*Qué se pide*:
Según el extracto sobre la autopublicación, ¿qué afirma Rafael Herrera que debe haber?

Bloom habla (y yo seguiré hablando) de la publicación en Internet; pero es seguro que no dudaría en extender sus aprensiones a esta nueva y cuestionada forma de autopublicación en papel. Sin embargo, Bloom -pese a su alarma ante el "mar universal del caos que regresa"- ofrece una tabla de salvación a los lectores y autores náufragos en ese "océano de muerte".

No creo que la era de la información y de la realidad virtual marque el inicio de una nueva conciencia o de una nueva perspectiva en lo que en Occidente queda de cultura digna de ese nombre. Algo todavía queda, sin duda, y quedará; una vez que hemos aprendido a leer a fondo, leer es algo que difícilmente muere. Los lectores solitarios surgen por todas partes. Como escribió Emerson: "la Musa, atónita, descubre que tiene miles de su lado".

Tabla esta del buen lector a la que unos se aferran con inquieta esperanza:

Rafael Herrera: Debe haber una mediación que, con criterios de calidad, consiga filtrar la decisión personal de publicar.

Nonwriter: Al final la única manera de orientarse en la selva es fiarse de otros. (...) Pero se me ocurre que no estaría nada mal irnos posicionando como conferidores de importancia en nuestras redes.

Y que otros convierten en bajel de guerra pertrechado con cañones de futuro:

Berlin Smith: Sí es bien cierto que “tenemos trabajos que las editoriales no quieren y que, con todo, seguramente consideramos lo mejor de nuestra producción”, pero es mejor todavía que, estando en la red, siempre hay alguien (¡alguien!), que querrá acceder a él y que lo hará, por muy grande que sea la masa de libros: ya no es una masa, es la suma de miles y miles de pequeños nichos que siempre tienen personas detrás de ellos. Con la individualización masiva, los nichos y lo popular tienen sitio simultáneo siendo el lector el verdadero juez, pues elige él sus filtros de confianza para encontrar esa aguja en el pajar que encaja con sus intereses y deseos. Un filtro son ustedes mismos si les da por recomendar una lectura en sus estimados blogs [2].

Y, sin embargo, la alarma que la inflacionaria política de publicación provoca en Nonwriter, en Herrera, en Bloom está perfectamente justificada. Los tres aciertan en el diagnóstico; pero los dos primeros se equivocan en la etiología y el tercero sólo nos pone en el camino recto.

*Filas*:
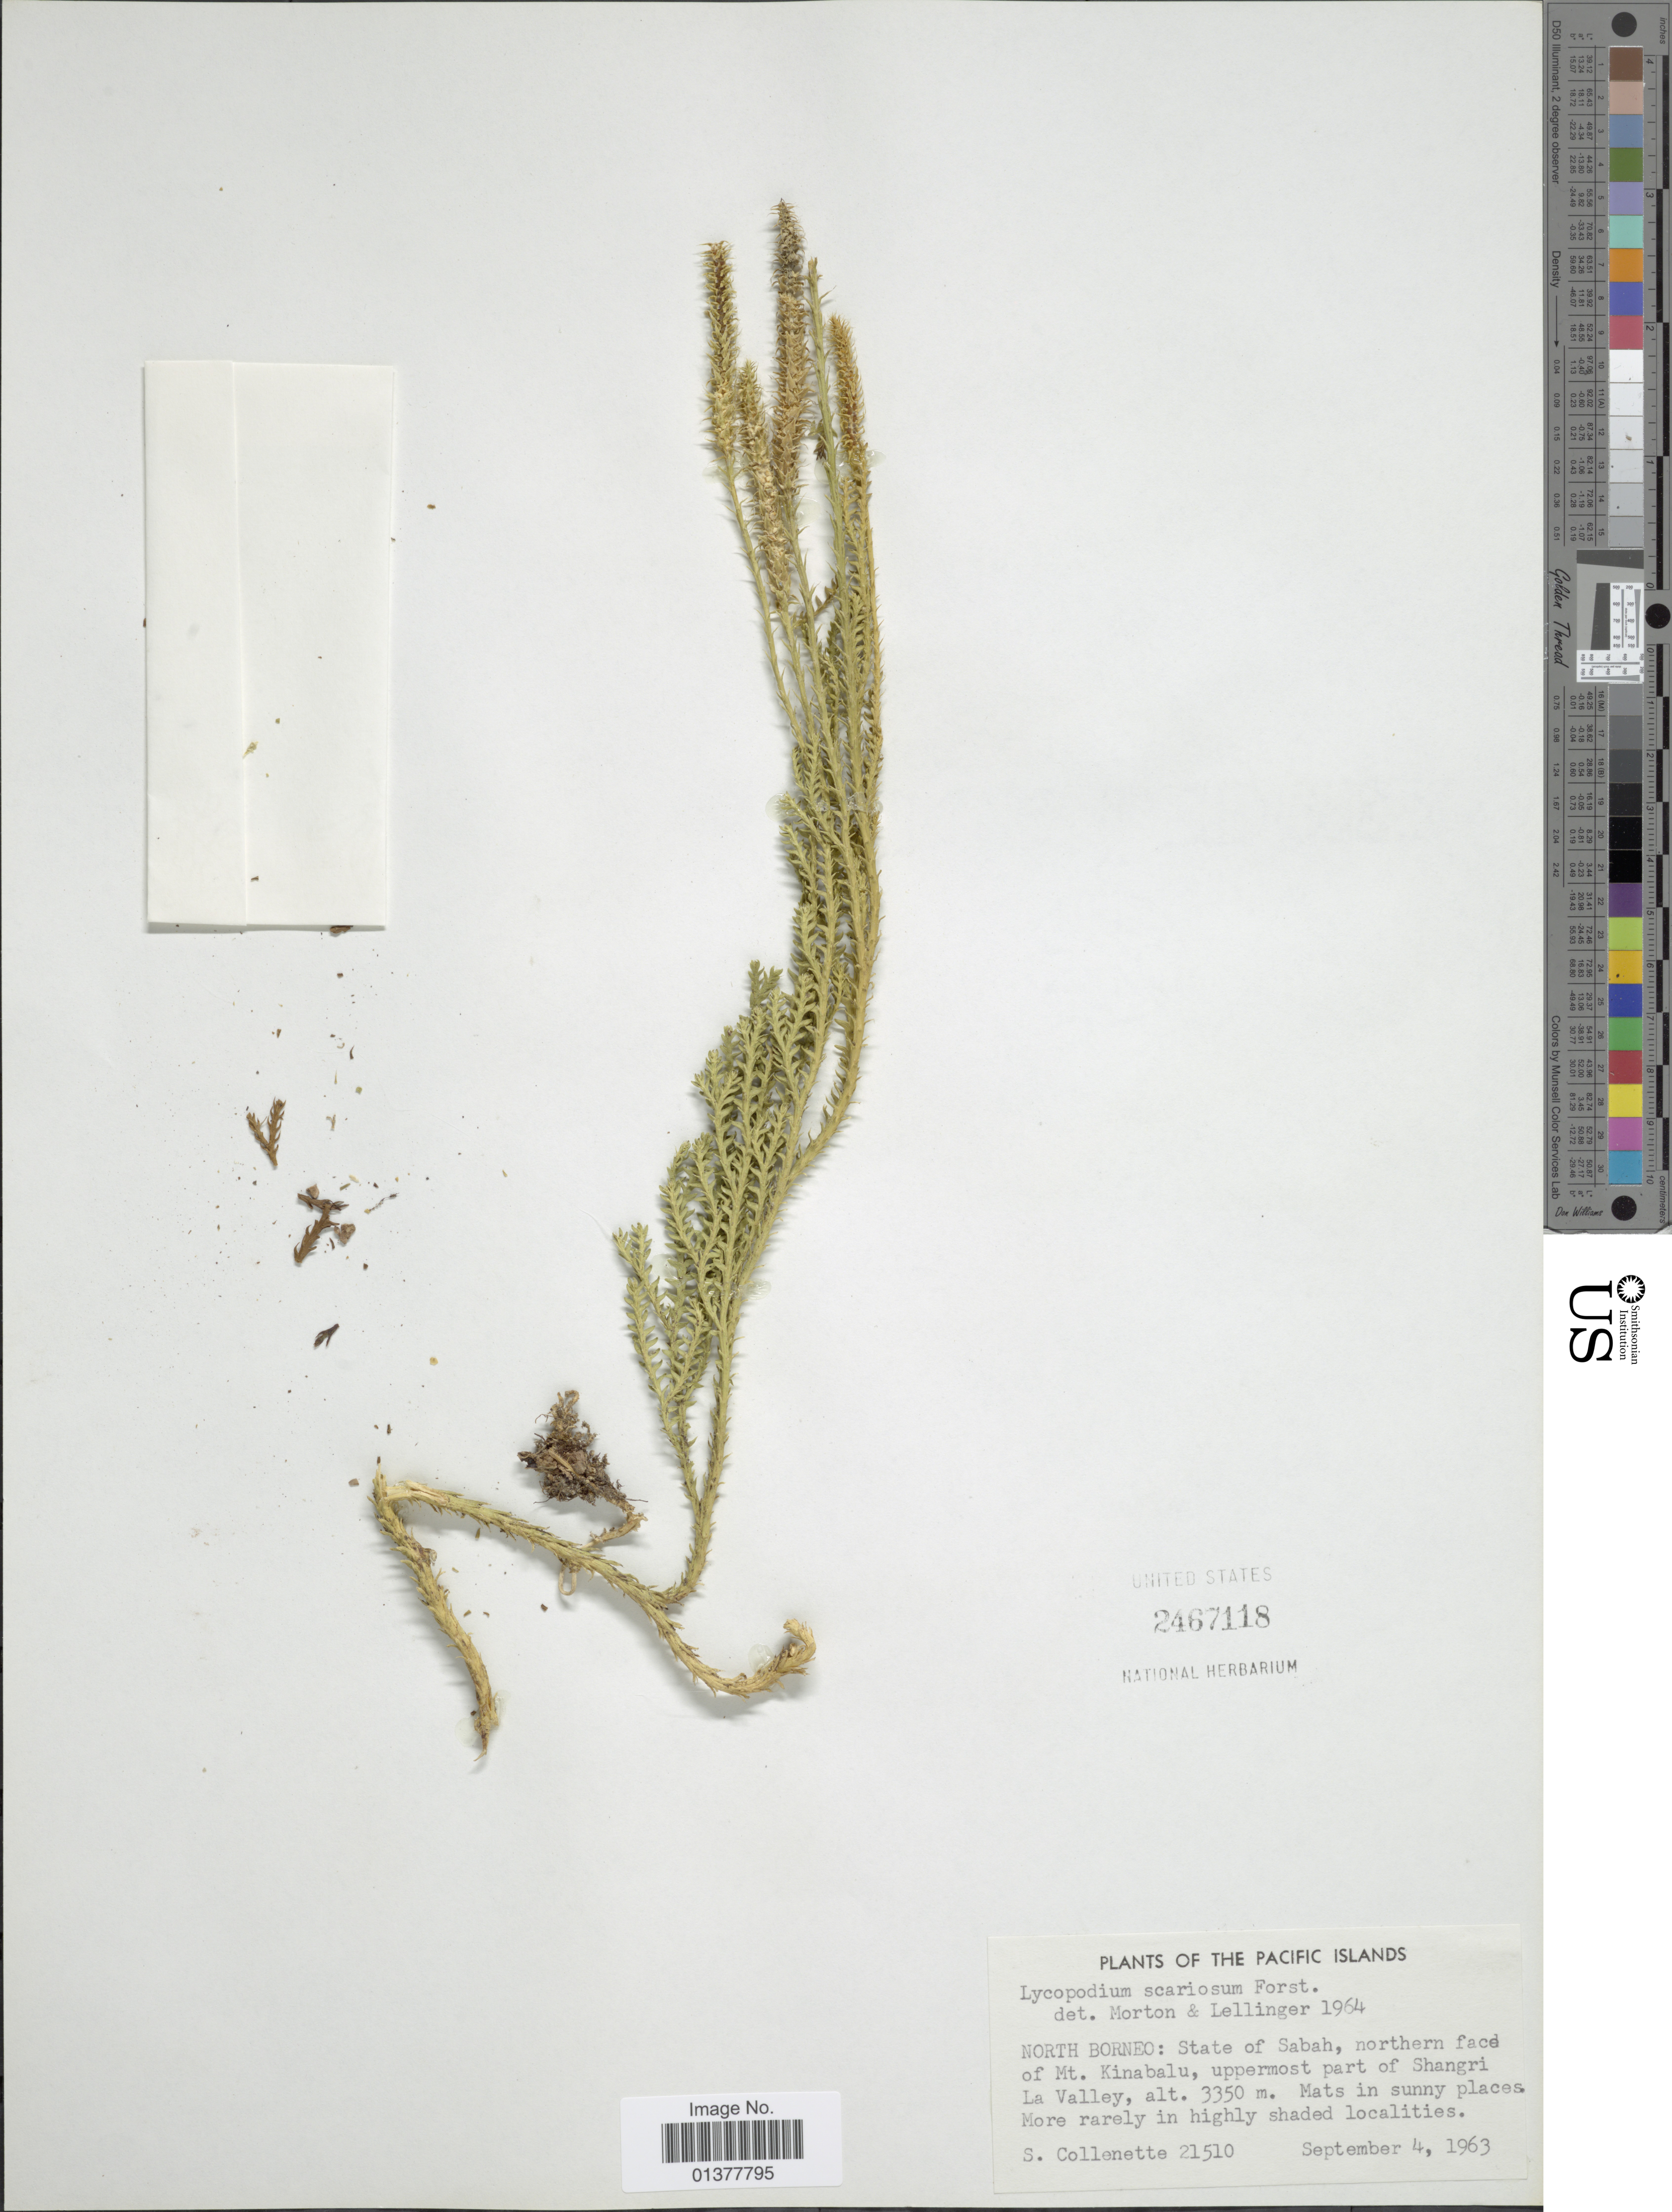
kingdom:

* * *

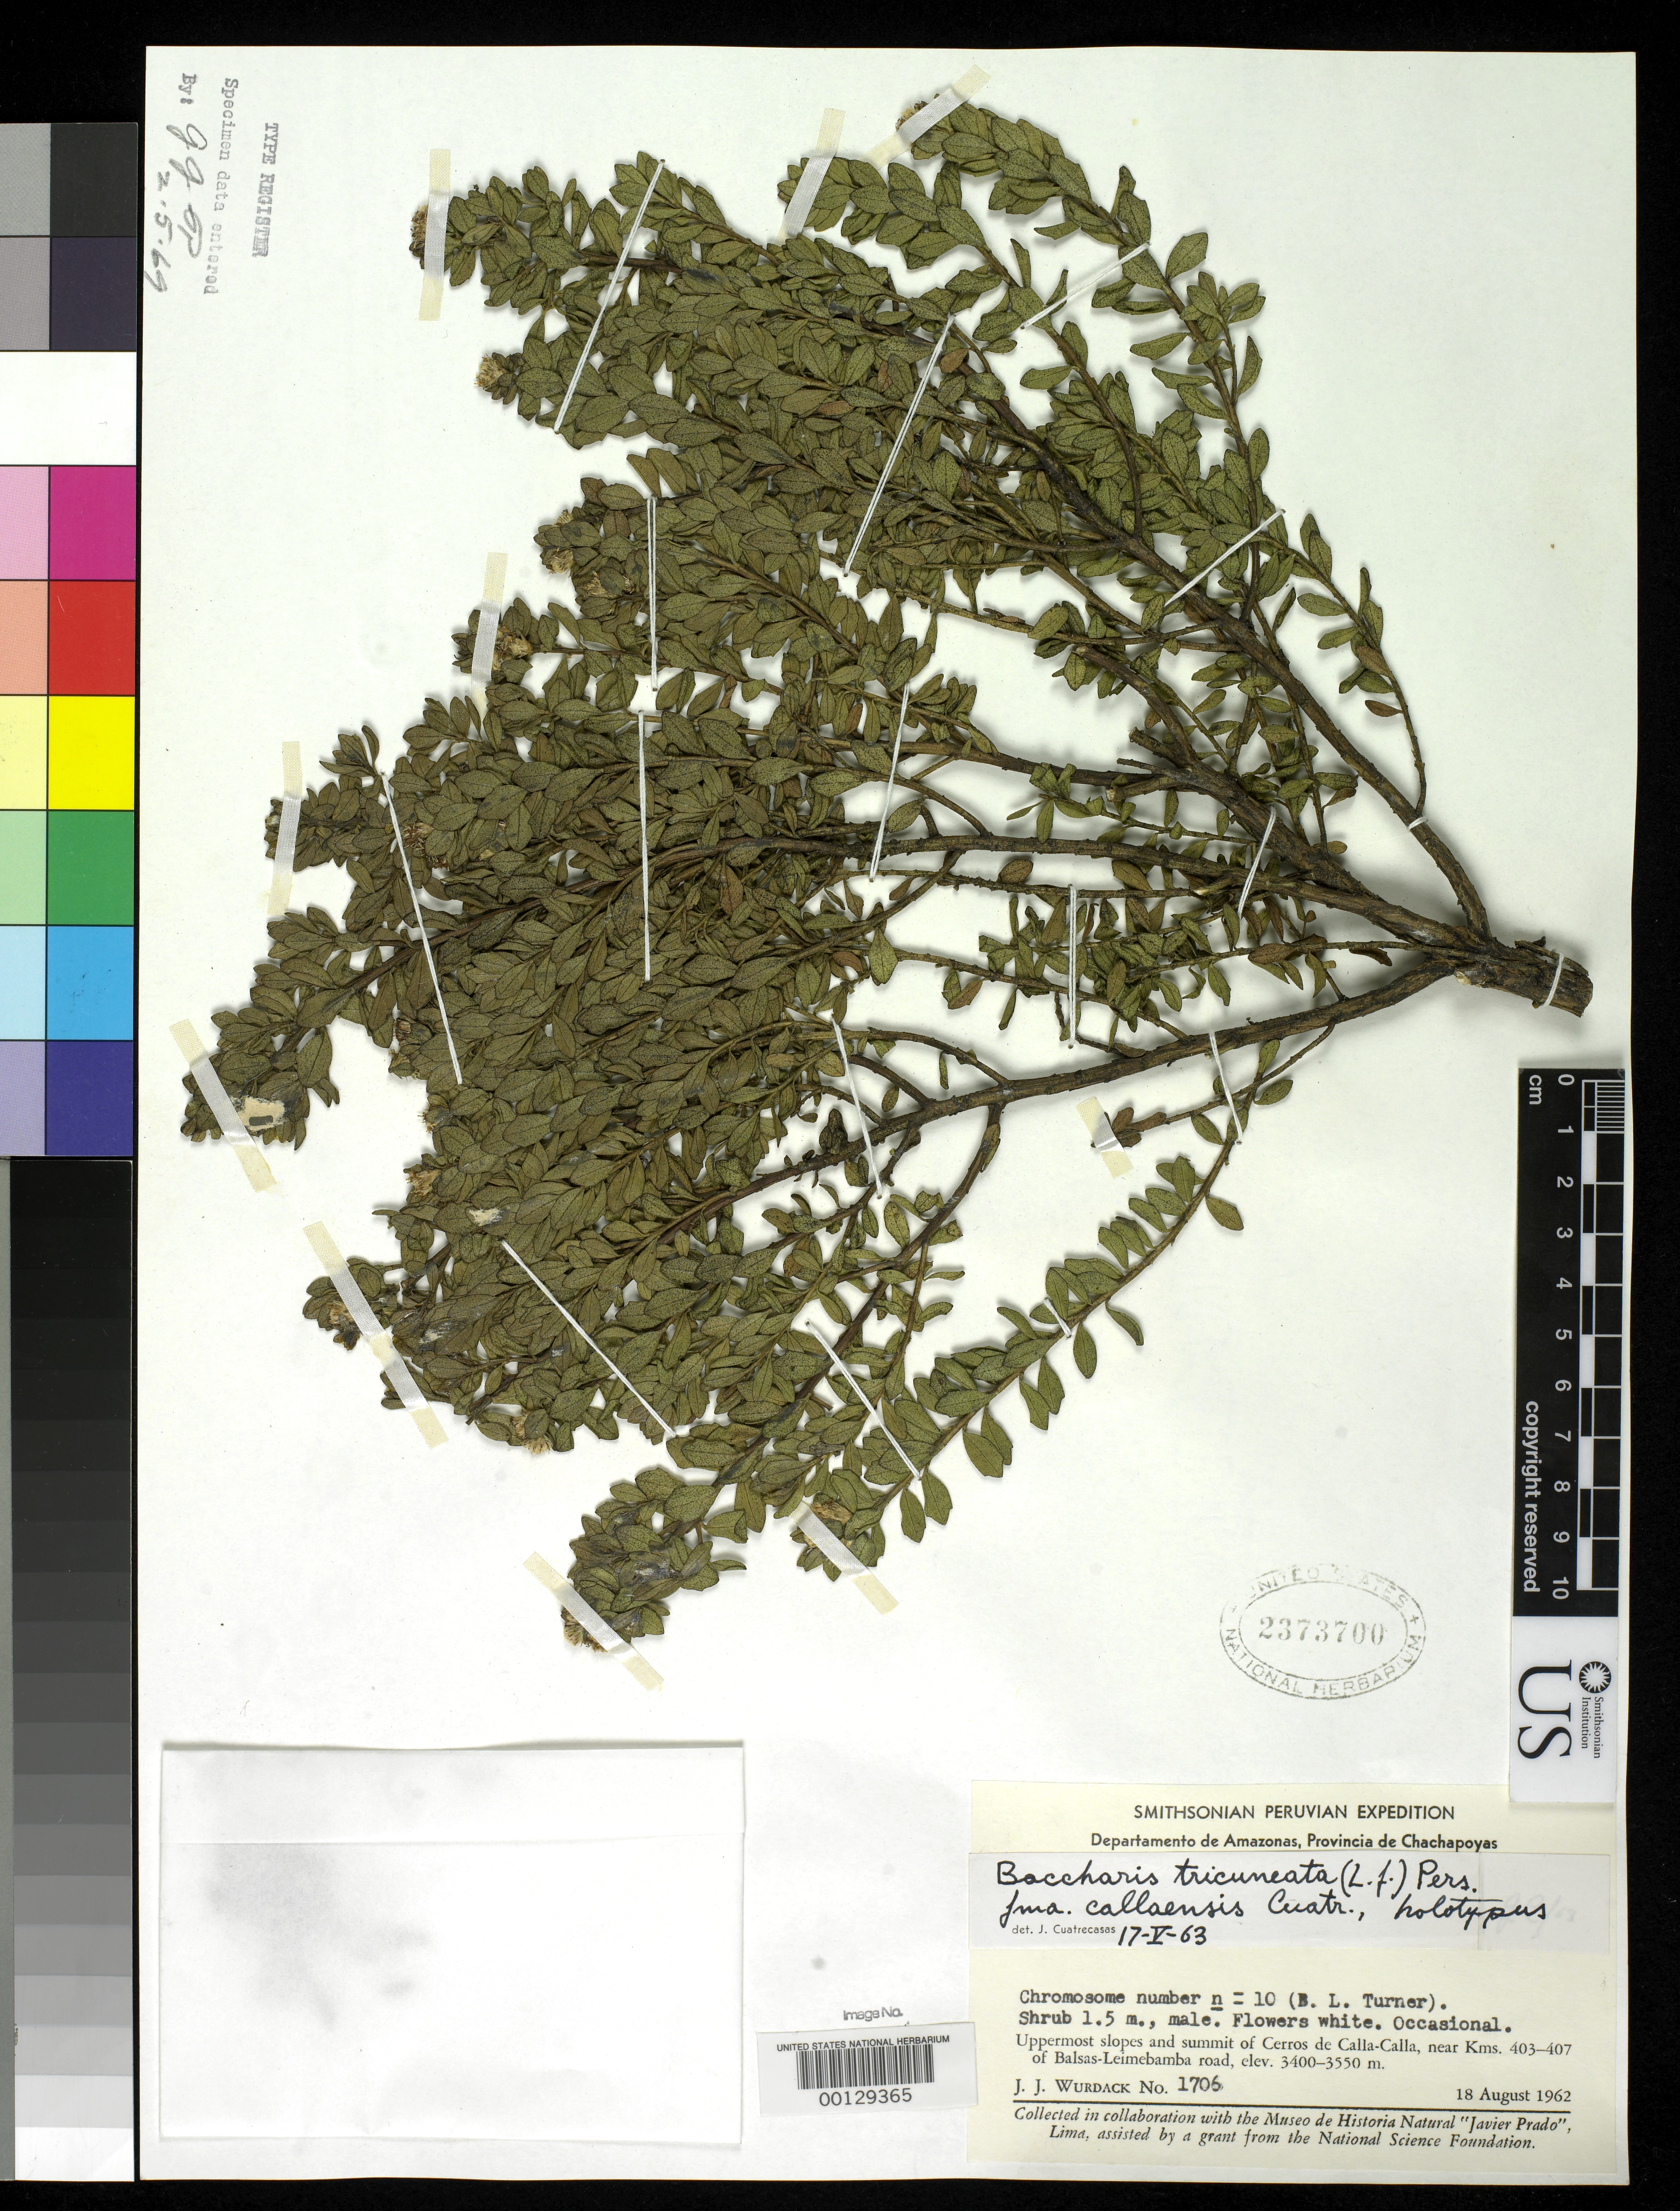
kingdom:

*Solución del ejercicio*:
Una mediación que, con criterios de calidad, consiga filtrar la decisión personal de publicar.